Pini and Jitokeze have recognized that there is a deeper issue than simply limited resources: cattle are valued more than human life. Below is an excerpt from a recent report to Covenant World Relief that details a conflict transformation training session:
There was no lack of response [in discussing the story of Rizpah in 2 Samuel 21, a woman who lost her two sons in politically- and religiously-motivated revenge killings and responds with nonviolent public action], but the esoteric discussion wasn’t getting them anywhere. To bring their discussion to a tangible place, Dan [a missionary who was co-facilitating the training] brought out a chair to represent a hypothetical young man, Ngoroko (“warrior” in Swahili) who had been killed in a cattle-rustling conflict. He asked the group to make up the details about the life of this imaginary young man, to put flesh on his bones, and to speak for the young man, to give voice to the empty chair.
The men spoke for quite a time about how to judge Ngoroko’s actions and about whether or not to exact revenge for his death. The women were encouraged to speak. A village chief was first among them and she responded in the same way. Then, a woman stood up and walked deliberately over to the chair. She sat in it and identified herself as Ngoroko’s mother. Instead of talking from cultural mores about what is an acceptable way to respond to her son’s death, she spoke from a mother’s heart of the value of life and of her pain.

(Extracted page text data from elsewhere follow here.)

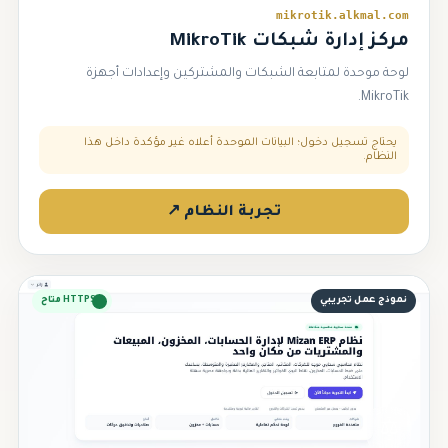
mikrotik.alkmal.com
مركز إدارة شبكات MikroTik
لوحة موحدة لمتابعة الشبكات والمشتركين وإعدادات أجهزة
MikroTik.
يحتاج تسجيل دخول؛ البيانات الموحدة أعلاه غير مؤكدة داخل هذا
النظام.
تجربة النظام ↗
نموذج عمل تجريبي
HTTPS متاح
⚖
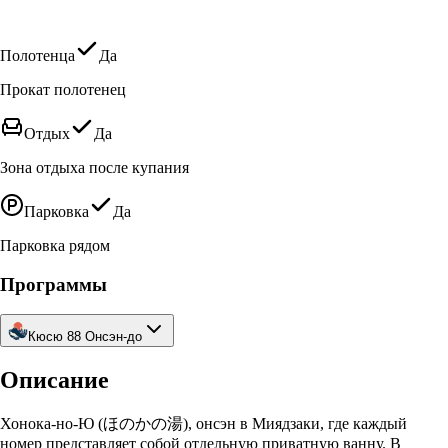
Полотенца
Да
Прокат полотенец
Отдых
Да
Зона отдыха после купания
Парковка
Да
Парковка рядом
Программы
Кюсю 88 Онсэн-до
Описание
Хонока-но-Ю (ほのかの湯), онсэн в Миядзаки, где каждый
номер представляет собой отдельную приватную ванну. В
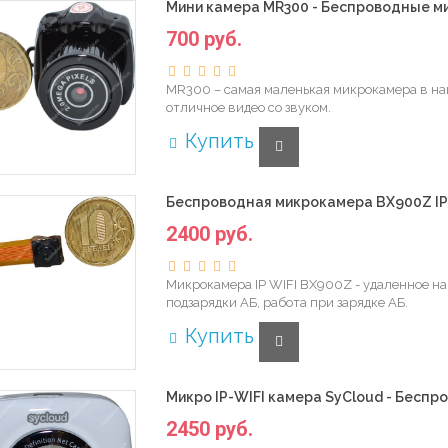
Мини камера MR300 - Беспроводные м
700 руб.
MR300 – самая маленькая микрокамера в на
отличное видео со звуком.
Купить
Беспроводная микрокамера BX900Z IP 
2400 руб.
Микрокамера IP WIFI BX900Z - удаленное на
подзарядки АБ, работа при зарядке АБ.
Купить
Микро IP-WIFI камера SyCloud - Бесп
2450 руб.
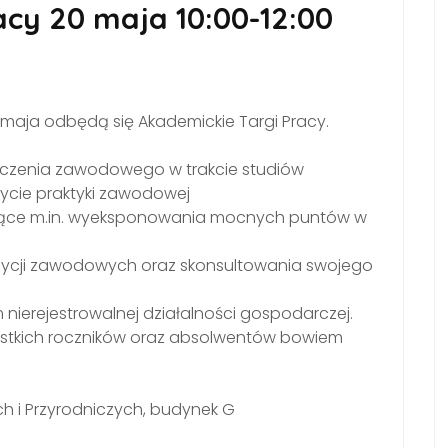
acy 20 maja 10:00-12:00
 maja odbędą się Akademickie Targi Pracy.
czenia zawodowego w trakcie studiów
ycie praktyki zawodowej
zące m.in. wyeksponowania mocnych puntów w
ycji zawodowych oraz skonsultowania swojego
nierejestrowalnej działalności gospodarczej.
stkich roczników oraz absolwentów bowiem
ch i Przyrodniczych, budynek G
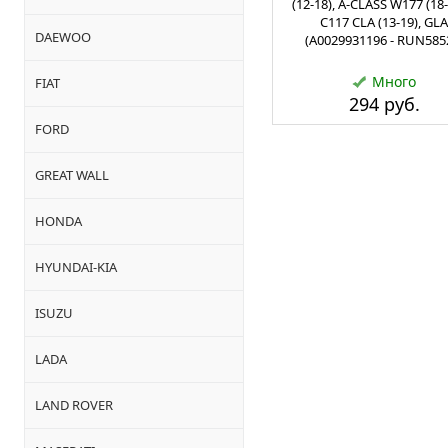
(12-18), A-CLASS W177 (18-
C117 CLA (13-19), GLA
DAEWOO
(A0029931196 - RUN585
Много
FIAT
294 руб.
FORD
GREAT WALL
HONDA
HYUNDAI-KIA
ISUZU
LADA
LAND ROVER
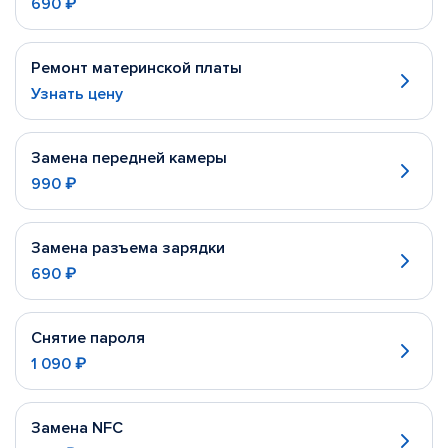
690 ₽
Ремонт материнской платы
Узнать цену
Замена передней камеры
990 ₽
Замена разъема зарядки
690 ₽
Снятие пароля
1 090 ₽
Замена NFC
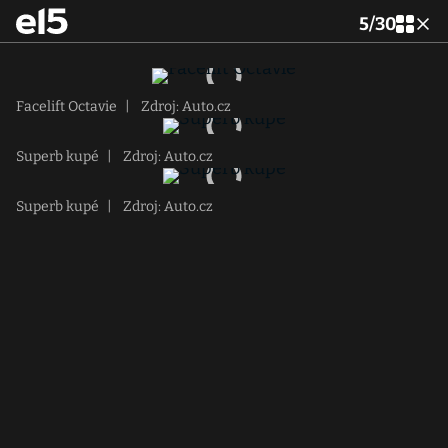
5
/
30
Facelift Octavie
|
Zdroj: Auto.cz
Superb kupé
|
Zdroj: Auto.cz
Superb kupé
|
Zdroj: Auto.cz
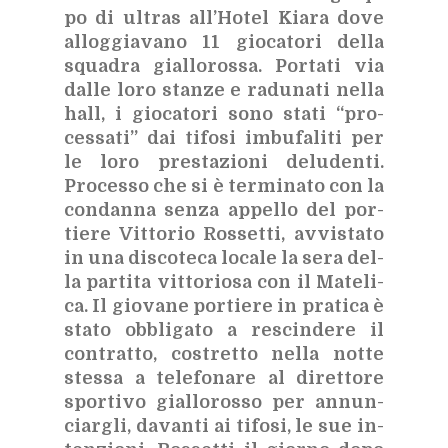
po di ul­tras al­l’Ho­tel Kia­ra dove
al­log­gia­va­no 11 gio­ca­to­ri del­la
squa­dra gial­lo­ros­sa. Por­ta­ti via
dal­le loro stan­ze e ra­du­na­ti nel­la
hall, i gio­ca­to­ri sono sta­ti “pro­
ces­sa­ti” dai ti­fo­si im­bu­fa­li­ti per
le loro pre­sta­zio­ni de­lu­den­ti.
Pro­ces­so che si è ter­mi­na­to con la
con­dan­na sen­za ap­pel­lo del por­
tie­re Vit­to­rio Ros­set­ti, av­vi­sta­to
in una di­sco­te­ca lo­ca­le la sera del­
la par­ti­ta vit­to­rio­sa con il Ma­te­li­
ca. Il gio­va­ne por­tie­re in pra­ti­ca è
sta­to ob­bli­ga­to a re­scin­de­re il
con­trat­to, co­stret­to nel­la not­te
stes­sa a te­le­fo­na­re al di­ret­to­re
spor­ti­vo gial­lo­ros­so per an­nun­
ciar­gli, da­van­ti ai ti­fo­si, le sue in­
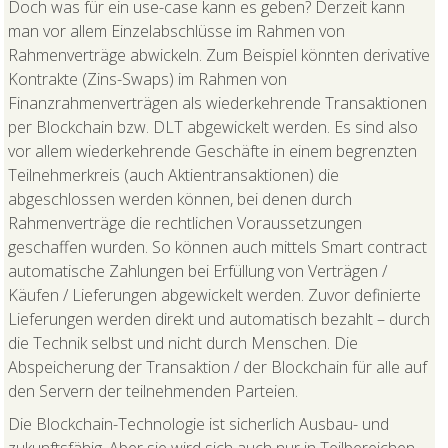
Doch was für ein use-case kann es geben? Derzeit kann
man vor allem Einzelabschlüsse im Rahmen von
Rahmenverträge abwickeln. Zum Beispiel könnten derivative
Kontrakte (Zins-Swaps) im Rahmen von
Finanzrahmenverträgen als wiederkehrende Transaktionen
per Blockchain bzw. DLT abgewickelt werden. Es sind also
vor allem wiederkehrende Geschäfte in einem begrenzten
Teilnehmerkreis (auch Aktientransaktionen) die
abgeschlossen werden können, bei denen durch
Rahmenverträge die rechtlichen Voraussetzungen
geschaffen wurden. So können auch mittels Smart contract
automatische Zahlungen bei Erfüllung von Verträgen /
Käufen / Lieferungen
abgewickelt werden. Zuvor definierte
Lieferungen werden direkt und automatisch bezahlt – durch
die Technik selbst und nicht durch Menschen. Die
Abspeicherung der Transaktion / der Blockchain für alle auf
den Servern der teilnehmenden Parteien.
Die Blockchain-Technologie ist sicherlich Ausbau- und
zukunftsfähig. Aber sie wird sich auch nur in Teilbereichen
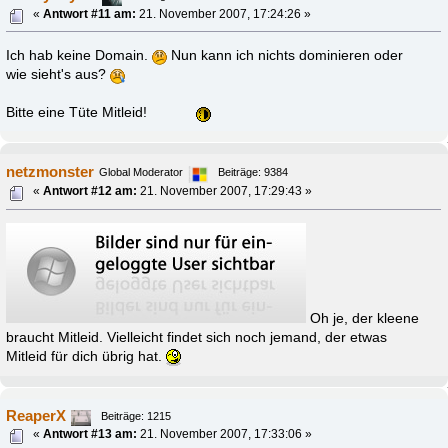
«
Antwort #11 am:
21. November 2007, 17:24:26 »
Ich hab keine Domain.
Nun kann ich nichts dominieren oder
wie sieht's aus?
Bitte eine Tüte Mitleid!
netzmonster
Global Moderator
Beiträge: 9384
«
Antwort #12 am:
21. November 2007, 17:29:43 »
Oh je, der kleene
braucht Mitleid. Vielleicht findet sich noch jemand, der etwas
Mitleid für dich übrig hat.
ReaperX
Beiträge: 1215
«
Antwort #13 am:
21. November 2007, 17:33:06 »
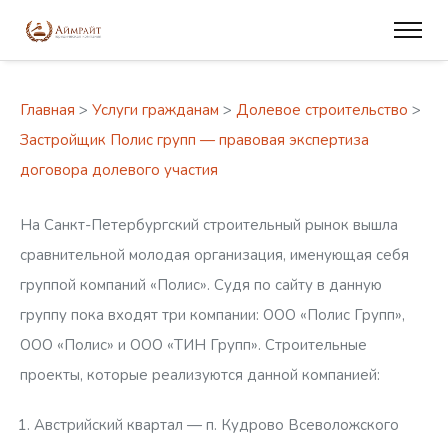
Главная
>
Услуги гражданам
>
Долевое строительство
>
Застройщик Полис групп — правовая экспертиза
договора долевого участия
На Санкт-Петербургский строительный рынок вышла
сравнительной молодая организация, именующая себя
группой компаний «Полис». Судя по сайту в данную
группу пока входят три компании: ООО «Полис Групп»,
ООО «Полис» и ООО «ТИН Групп». Строительные
проекты, которые реализуются данной компанией:
Австрийский квартал — п. Кудрово Всеволожского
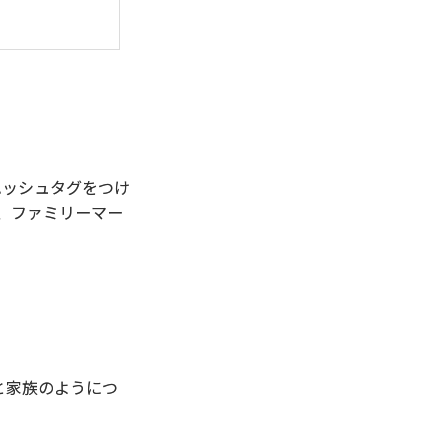
ハッシュタグをつけ
は、ファミリーマー
と家族のようにつ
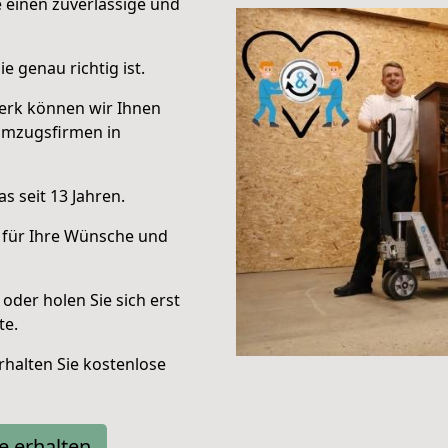
e einen zuverlässige und
e genau richtig ist.
erk können wir Ihnen
Umzugsfirmen in
s seit 13 Jahren.
 für Ihre Wünsche und
oder holen Sie sich erst
te.
halten Sie kostenlose
e erhalten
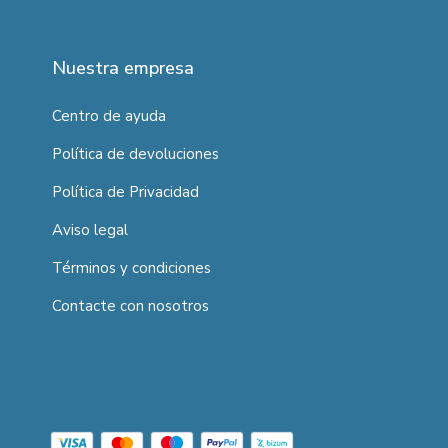
Nuestra empresa
Centro de ayuda
Política de devoluciones
Política de Privacidad
Aviso legal
Términos y condiciones
Contacte con nosotros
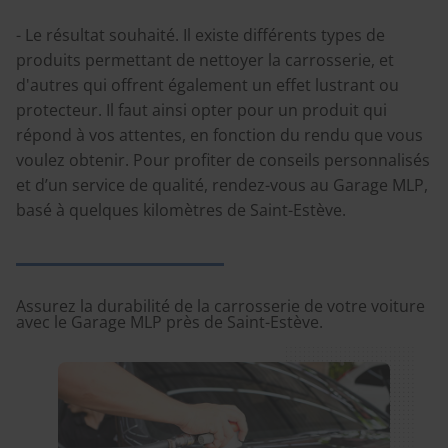
- Le résultat souhaité. Il existe différents types de
produits permettant de nettoyer la carrosserie, et
d'autres qui offrent également un effet lustrant ou
protecteur. Il faut ainsi opter pour un produit qui
répond à vos attentes, en fonction du rendu que vous
voulez obtenir. Pour profiter de conseils personnalisés
et d’un service de qualité, rendez-vous au Garage MLP,
basé à quelques kilomètres de Saint-Estève.
Assurez la durabilité de la carrosserie de votre voiture
avec le Garage MLP près de Saint-Estève.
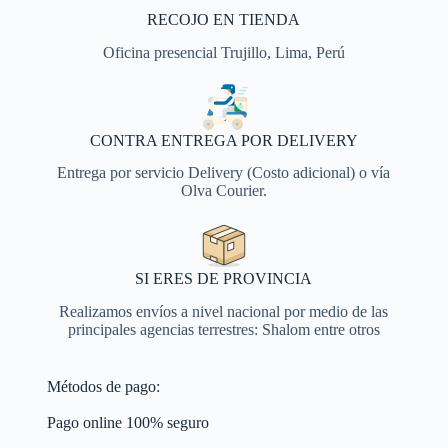
RECOJO EN TIENDA
Oficina presencial Trujillo, Lima, Perú
CONTRA ENTREGA POR DELIVERY
Entrega por servicio Delivery (Costo adicional) o vía
Olva Courier.
SI ERES DE PROVINCIA
Realizamos envíos a nivel nacional por medio de las
principales agencias terrestres: Shalom entre otros
Métodos de pago:
Pago online 100% seguro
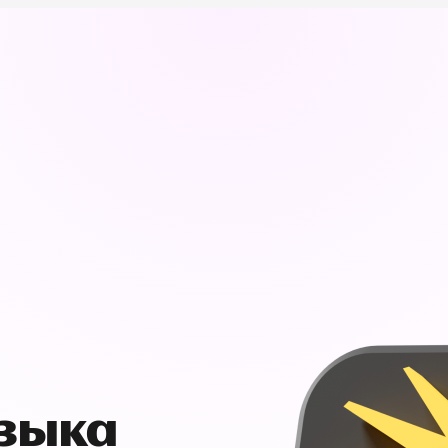
узыка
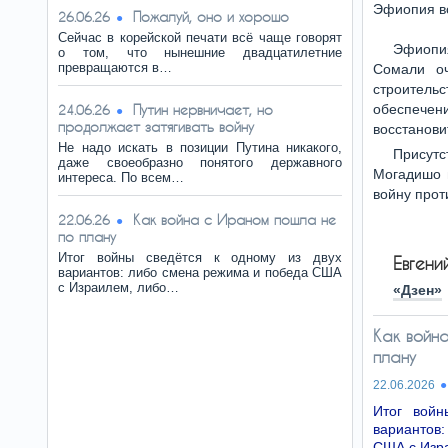
Эфиопия во
Пожалуй, оно и хорошо
26.06.26
Сейчас в корейской печати всё чаще говорят
Эфиопия
о том, что нынешние двадцатилетние
превращаются в…
Сомали оч
строитель
Путин нервничает, но
обеспечени
24.06.26
продолжает затягивать войну
восстанови
Не надо искать в позиции Путина никакого,
Присутс
даже своеобразно понятого державного
Могадишо 
интереса. По всем…
войну прот
Как война с Ираном пошла не
22.06.26
по плану
Итог войны сведётся к одному из двух
Евген
вариантов: либо смена режима и победа США
с Израилем, либо…
«Дзен»
Как войн
плану
22.06.2026
Итог войн
вариантов
США с Изр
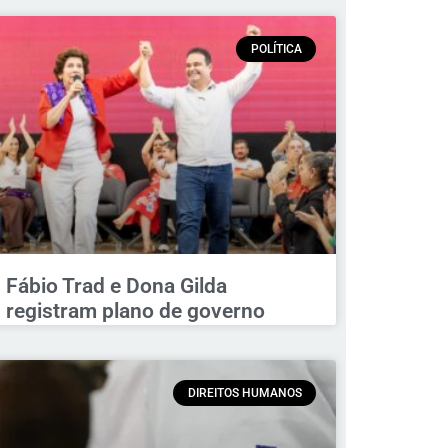
POLÍTICA
Fábio Trad e Dona Gilda
registram plano de governo
DIREITOS HUMANOS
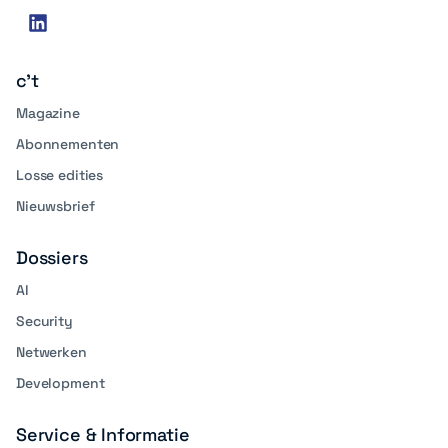
Social
linkedin
media
c't
Magazine
Abonnementen
Losse edities
Nieuwsbrief
Dossiers
AI
Security
Netwerken
Development
Service & Informatie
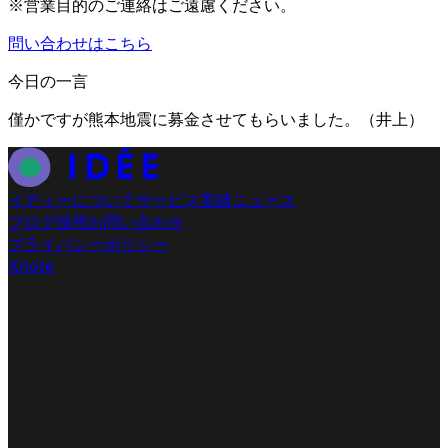
※営業目的のご連絡はご遠慮ください。
問い合わせはこちら
今日の一言
僅かですが熊本地震に募金させてもらいました。
（
井上
）
イディーについて
サービス
実績
ニュース
ブログ
採用
お問い合わせ
プライバシーポリシー
X
note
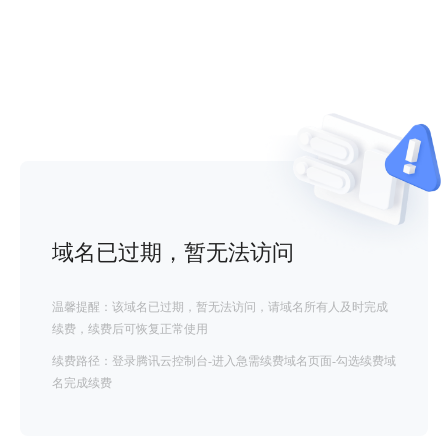
域名已过期，暂无法访问
温馨提醒：该域名已过期，暂无法访问，请域名所有人及时完成
续费，续费后可恢复正常使用
续费路径：登录腾讯云控制台-进入急需续费域名页面-勾选续费域
名完成续费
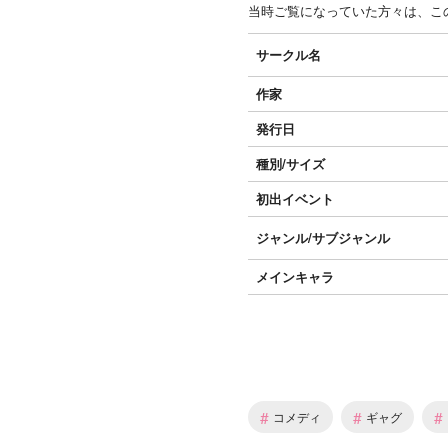
当時ご覧になっていた方々は、こ
サークル名
作家
発行日
種別/サイズ
初出イベント
ジャンル/
サブジャンル
メインキャラ
#
#
#
コメディ
ギャグ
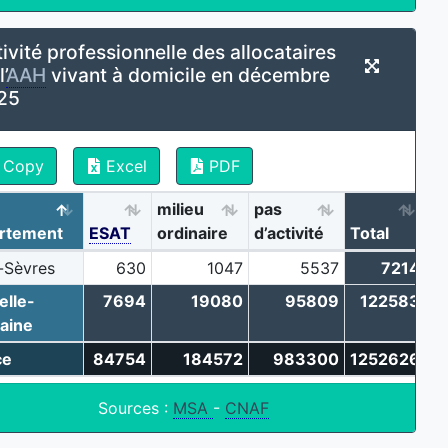
ivité professionnelle des allocataires
’
AAH
vivant à domicile en décembre
25
Copy
Excel
PDF
milieu
pas
rtement
ESAT
ordinaire
d’activité
Total
-Sèvres
630
1047
5537
7214
elle-
7694
19080
95809
122583
aine
ce
84754
184572
983300
1252626
Sources :
MSA
-
CNAF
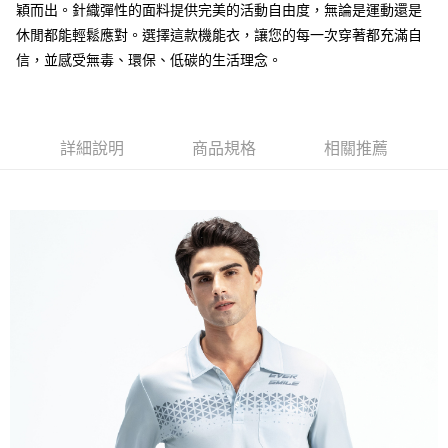
穎而出。針織彈性的面料提供完美的活動自由度，無論是運動還是
付款後全家取貨
休閒都能輕鬆應對。選擇這款機能衣，讓您的每一次穿著都充滿自
每筆NT$100，滿NT$699(含以上)免運費
信，並感受無毒、環保、低碳的生活理念。
萊爾富取貨付款
每筆NT$100，滿NT$699(含以上)免運費
詳細說明
商品規格
相關推薦
付款後萊爾富取貨
每筆NT$100，滿NT$699(含以上)免運費
7-11取貨付款
每筆NT$100，滿NT$699(含以上)免運費
付款後7-11取貨
每筆NT$100，滿NT$699(含以上)免運費
宅配
每筆NT$100，滿NT$699(含以上)免運費
付款後門市自取
免運費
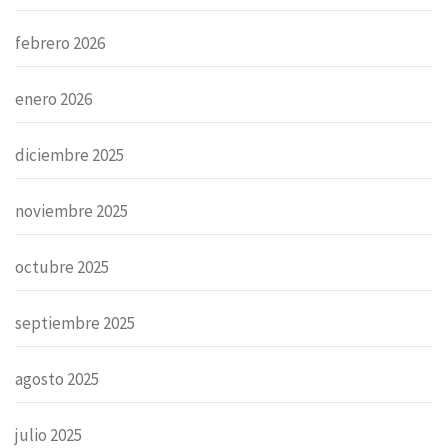
febrero 2026
enero 2026
diciembre 2025
noviembre 2025
octubre 2025
septiembre 2025
agosto 2025
julio 2025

Her response was counter to everything that had been said before.
This was the moment of transformation.
With this shift in the conversation, the facilitators encouraged the group to struggle for change from within themselves and within their culture, and not to rely on the decisions and movements of outsiders. The process of healing will still be difficult, but it will grant some long-silenced voices, like Ngoroko’s mother, the chance to speak truth into the conflict between the two broken communities.